The Appeal Tribunal found credible Waldner's testimony that he did not threaten appellant and that he spoke to appellant out of a desire to help him adjust to Hermann's business practices. As a result of this and other findings, the Appeal Tribunal concluded that appellant was disqualified because he did not prove good cause attributable to the work for leaving his employment with Hermann. N.J.S.A. 43:21-5(a). The Board of Review affirmed that determination.

Our review of such a final agency decision is limited. We will not reverse an agency decision unless it is "arbitrary, capricious or unreasonable" or unsupported by "substantial credible evidence in the record as a whole." Barry v. Arrow Pontiac, Inc., 100 N.J. 57, 71 (1985). We are obligated to defer to agency fact findings that are supported by the record. Utley v. Bd. of Review, 194 N.J. 534, 551 (2008).

Considering the record contained evidence, which the agency was entitled to credit, that Waldner spoke with appellant in order to help him adjust rather than to threaten his employment, appellant was obligated to show that the conditions of employment justified his resignation. The test is not whether the employee was dissatisfied or uncomfortable with a working condition. In order to be eligible for unemployment benefits, an employee must do all that is "necessary and reasonable in order to remain employed." Id. at 549 (quoting Brady v. Bd. of Review, 152 N.J. 197, 214 (1997)). In describing the conditions that would justify an employee's resignation for good cause attributable to the work, we have held:

[T]he test is one of ordinary common sense and prudence. Mere dissatisfaction with working conditions which are not shown to be abnormal or do not affect health, does not constitute good cause for leaving work voluntarily. The decision to leave employment must be compelled by real, substantial and reasonable circumstances not imaginary trifling and whimsical ones.... It is the employee's responsibility to do what is necessary and reasonable in order to remain employed. [Domenico v. Bd. of Review, 192 N.J. Super. 284, 287 (App. Div. 1983) (internal quotations and citations omitted).]

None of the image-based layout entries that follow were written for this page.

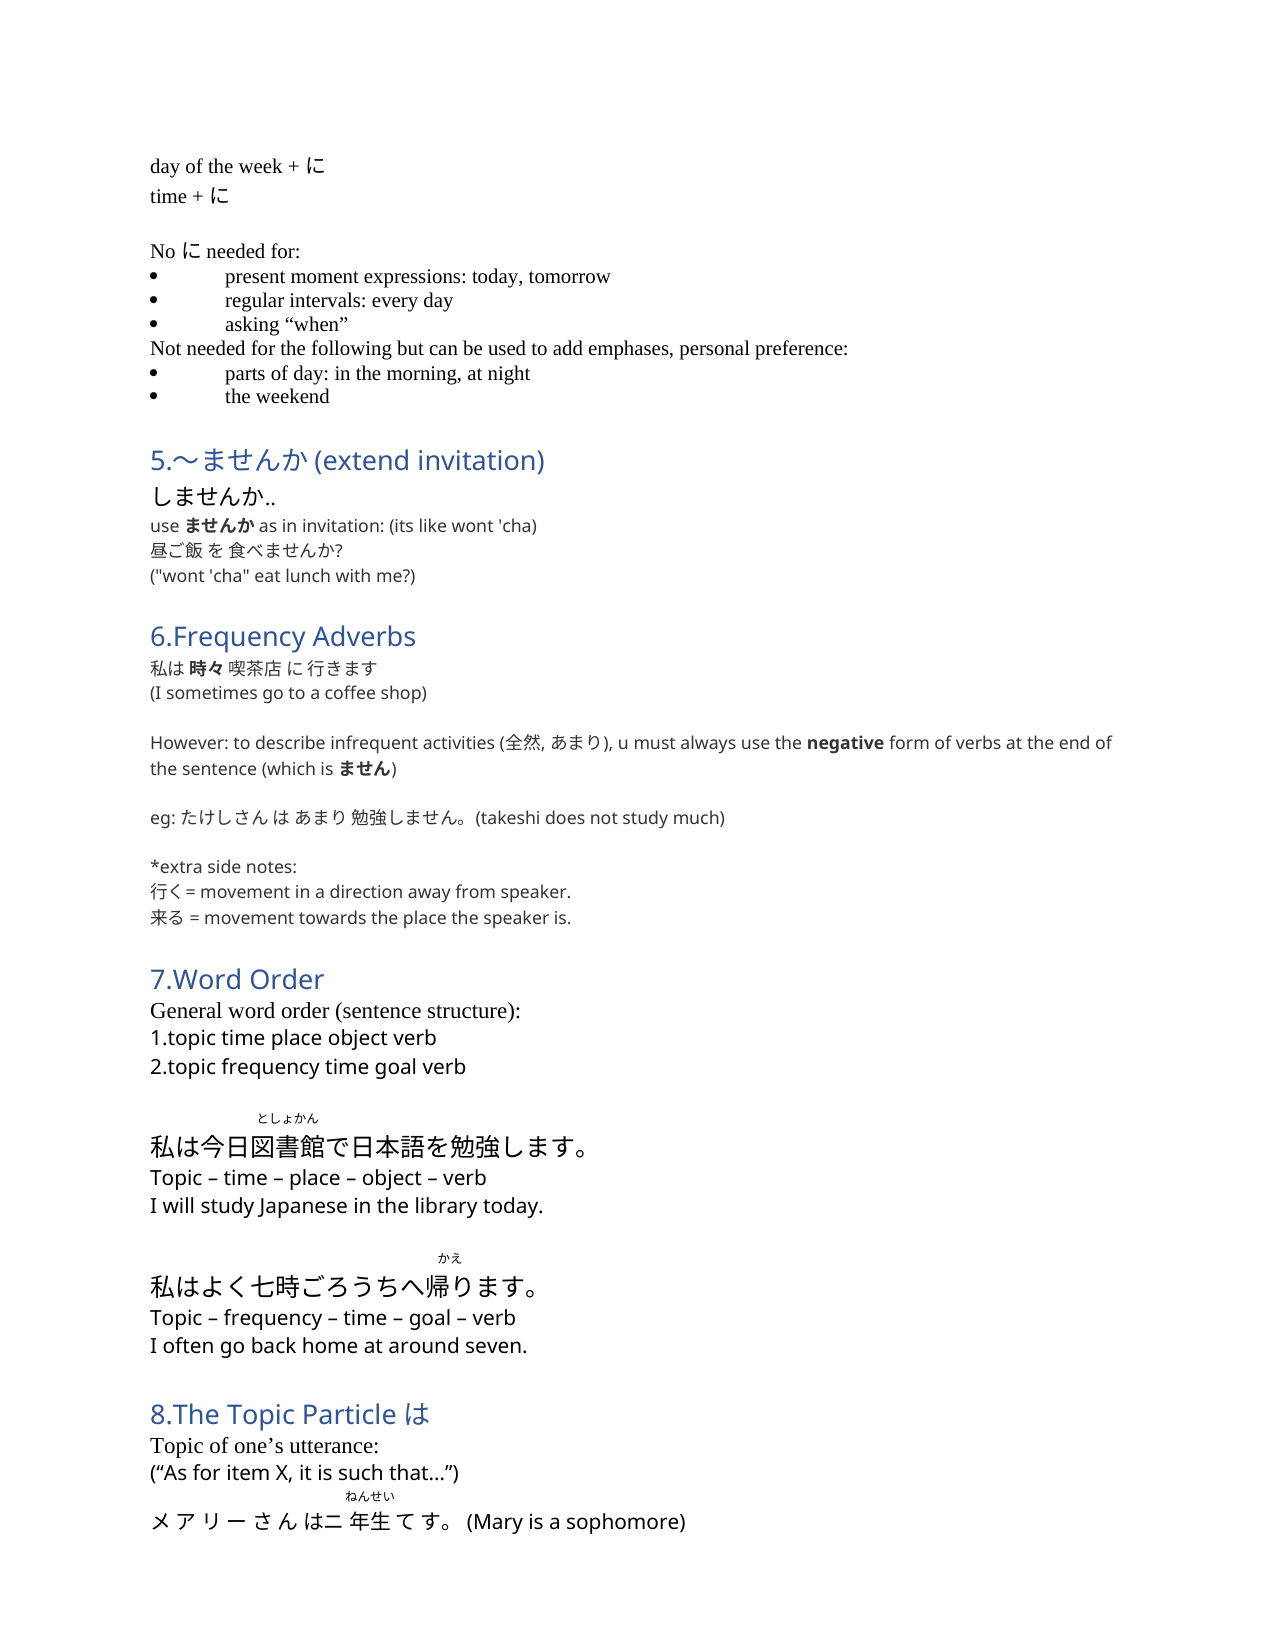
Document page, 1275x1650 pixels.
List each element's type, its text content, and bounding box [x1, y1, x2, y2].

list asking “when” [150, 312, 1125, 336]
list topic time place object verb [150, 1023, 1125, 1052]
text (“As for item X, it is such that…”) [150, 1458, 1125, 1487]
text ("wont 'cha" eat lunch with me?) [150, 563, 1125, 587]
subtitle Word Order [150, 960, 1125, 997]
text use ませんか as in invitation: (its like wont 'cha) [150, 512, 1125, 537]
subtitle Frequency Adverbs [150, 618, 1125, 655]
text 来る = movement towards the place the speaker is. [150, 904, 1125, 930]
text Topic – frequency – time – goal – verb [150, 1303, 1125, 1332]
list present moment expressions: today, tomorrow [150, 264, 1125, 288]
text I often go back home at around seven. [150, 1332, 1125, 1360]
text I will study Japanese in the library today. [150, 1192, 1125, 1220]
text day of the week + に [150, 149, 1125, 180]
text eg: たけしさん は あまり 勉強しません。(takeshi does not study much) [150, 804, 1125, 830]
list topic frequency time goal verb [150, 1052, 1125, 1080]
text No に needed for: [150, 234, 1125, 264]
text 私はよく七時ごろうちへ帰りかえます。 [150, 1249, 1125, 1303]
text Topic – time – place – object – verb [150, 1163, 1125, 1192]
text Not needed for the following but can be used to add emphases, personal preference: [150, 336, 1125, 360]
list parts of day: in the morning, at night [150, 360, 1125, 384]
text 私は今日図書館としょかんで日本語を勉強します。 [150, 1109, 1125, 1163]
text メ ア リ ー さ ん はニ年生ねんせいて す。 (Mary is a sophomore) [150, 1487, 1125, 1535]
text However: to describe infrequent activities (全然, あまり), u must always use the negative form of verbs at the end of the sentence (which is ません) [150, 729, 1125, 780]
text 私は 時々 喫茶店 に 行きます [150, 655, 1125, 680]
text 昼ご飯 を 食べませんか? [150, 537, 1125, 563]
text *extra side notes: [150, 854, 1125, 878]
subtitle The Topic Particle は [150, 1393, 1125, 1432]
text (I sometimes go to a coffee shop) [150, 680, 1125, 704]
text time + に [150, 180, 1125, 210]
text 行く= movement in a direction away from speaker. [150, 878, 1125, 904]
list regular intervals: every day [150, 288, 1125, 312]
text Topic of one’s utterance: [150, 1432, 1125, 1458]
text General word order (sentence structure): [150, 997, 1125, 1023]
text しませんか.. [150, 478, 1125, 512]
subtitle ～ませんか (extend invitation) [150, 439, 1125, 478]
list the weekend [150, 384, 1125, 408]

Here, the Board determined there was nothing in the record to remotely suggest Hermann's business practices were unethical or inappropriate. Instead, the record reveals that appellant's complaints concerned Hermann's efficiency and the frequency with which Herman reported the amount of earned commissions to appellant and other salesmen. Such conditions fall far short of the standard we described in Domenico. As a result, we find nothing arbitrary, capricious or unreasonable in the final agency decision in question.